Drew: February told me that the team didn’t have the drive to win. Losses to Edmonton and Carolina on home ice are inexcusable and demonstrate the dysfunction San Jose has had. If the Sharks won those two games, they would have three more points in the standings and likely taken the playoff race down to the wire, instead of being eliminated for the first time since 2003 with 3 games left to play.

Zeke: I think many assumed that this team could overcome all sorts of things because they had in the past. The team was not ready for prime time, it really was a so-so team. February was the proof. Sometimes reality is harsh. When the playoff push began, the Sharks showed how undeserving they were. The Sharks had no room for error and they made plenty of errors. Judging by what happened at the trade deadline, even management gave up on the team. Ken captured it well in the headline for his article: Sharks Trade Tyler Kennedy for a Bucket of Pucks.

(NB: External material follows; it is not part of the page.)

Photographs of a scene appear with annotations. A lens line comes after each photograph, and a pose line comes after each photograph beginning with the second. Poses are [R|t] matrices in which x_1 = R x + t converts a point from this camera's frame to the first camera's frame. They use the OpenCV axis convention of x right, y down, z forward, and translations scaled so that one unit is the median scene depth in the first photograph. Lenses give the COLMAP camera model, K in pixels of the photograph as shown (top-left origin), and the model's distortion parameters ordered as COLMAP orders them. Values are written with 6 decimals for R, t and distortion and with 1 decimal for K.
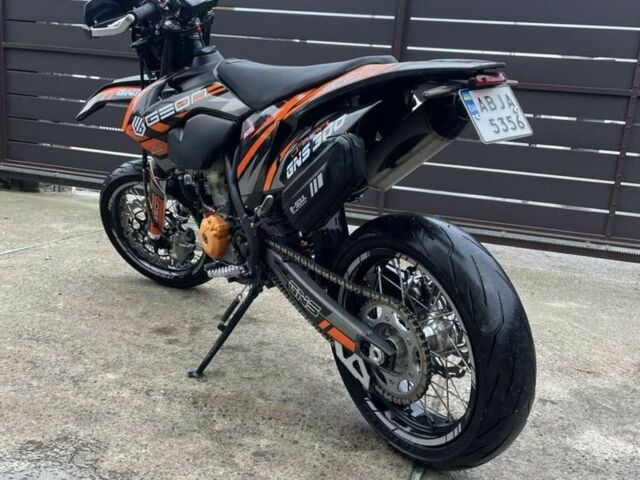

Ken: I think the reality check is important. Maybe this team wasn’t really THAT good. Expectations were a little too high. They had underperformances all around the roster. The team was still rattled from that historic collapse, and their vets were just another year older. February might’ve been the REAL Sharks team that we should have expected.

Zeke: We have a consensus on this one: the team was exposed as a pretender. Look at the adjectives used here: dysfunction, underperformance, listless, abysmal. February was all that and less. To go winless in 8 chances at the home arena really is ‘all of the above’.